* _What you are asked to do_
When you spot the word "sumou" in a line of the data below, copy that line.
_ _ _ _ _
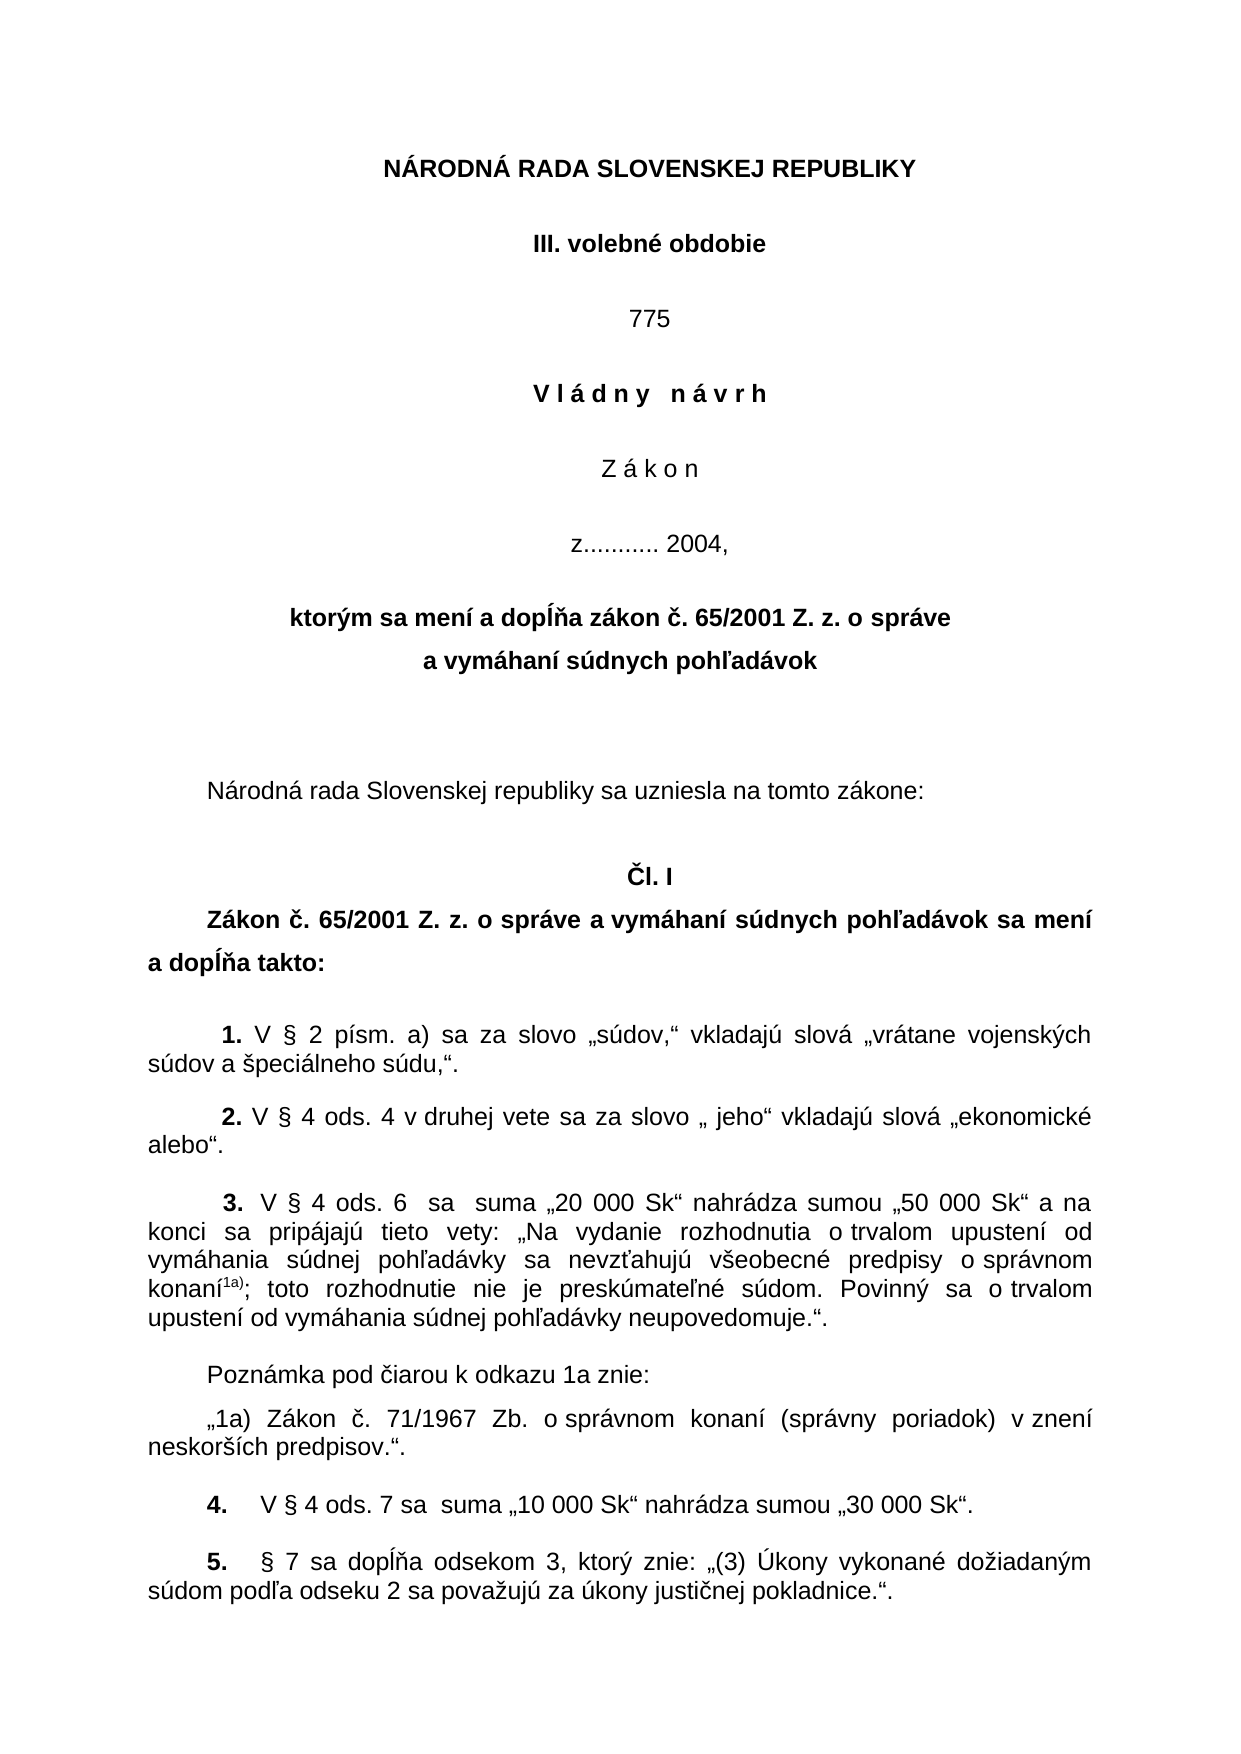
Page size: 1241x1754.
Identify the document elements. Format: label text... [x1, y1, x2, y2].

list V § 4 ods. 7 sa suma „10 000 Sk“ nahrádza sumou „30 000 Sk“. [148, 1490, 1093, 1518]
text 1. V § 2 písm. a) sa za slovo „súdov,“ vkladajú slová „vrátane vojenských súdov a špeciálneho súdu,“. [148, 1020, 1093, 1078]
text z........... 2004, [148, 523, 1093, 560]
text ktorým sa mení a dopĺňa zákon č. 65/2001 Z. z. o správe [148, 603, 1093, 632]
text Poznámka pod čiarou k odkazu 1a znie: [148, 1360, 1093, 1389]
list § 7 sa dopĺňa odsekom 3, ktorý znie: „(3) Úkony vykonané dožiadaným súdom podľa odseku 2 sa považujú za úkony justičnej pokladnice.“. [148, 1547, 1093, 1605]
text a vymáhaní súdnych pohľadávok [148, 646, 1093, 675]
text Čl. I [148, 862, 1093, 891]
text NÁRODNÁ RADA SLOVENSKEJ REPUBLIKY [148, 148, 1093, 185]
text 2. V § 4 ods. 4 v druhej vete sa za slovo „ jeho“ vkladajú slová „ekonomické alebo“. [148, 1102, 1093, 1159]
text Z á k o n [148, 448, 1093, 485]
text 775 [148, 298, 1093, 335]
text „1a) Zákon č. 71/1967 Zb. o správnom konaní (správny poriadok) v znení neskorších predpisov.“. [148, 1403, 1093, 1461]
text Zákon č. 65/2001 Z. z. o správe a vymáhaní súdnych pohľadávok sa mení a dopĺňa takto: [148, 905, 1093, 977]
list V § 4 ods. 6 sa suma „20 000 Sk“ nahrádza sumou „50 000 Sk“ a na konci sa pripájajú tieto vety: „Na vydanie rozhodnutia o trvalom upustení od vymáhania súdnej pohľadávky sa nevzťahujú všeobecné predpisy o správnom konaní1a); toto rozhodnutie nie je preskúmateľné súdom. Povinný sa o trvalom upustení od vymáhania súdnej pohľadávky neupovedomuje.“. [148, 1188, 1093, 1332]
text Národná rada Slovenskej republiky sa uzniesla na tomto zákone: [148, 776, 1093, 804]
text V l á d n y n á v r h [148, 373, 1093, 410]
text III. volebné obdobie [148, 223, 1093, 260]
_ _ _ _ _
* _Completed exercise_
list V § 4 ods. 7 sa suma „10 000 Sk“ nahrádza sumou „30 000 Sk“. [148, 1490, 1093, 1518]
list V § 4 ods. 6 sa suma „20 000 Sk“ nahrádza sumou „50 000 Sk“ a na konci sa pripájajú tieto vety: „Na vydanie rozhodnutia o trvalom upustení od vymáhania súdnej pohľadávky sa nevzťahujú všeobecné predpisy o správnom konaní1a); toto rozhodnutie nie je preskúmateľné súdom. Povinný sa o trvalom upustení od vymáhania súdnej pohľadávky neupovedomuje.“. [148, 1188, 1093, 1332]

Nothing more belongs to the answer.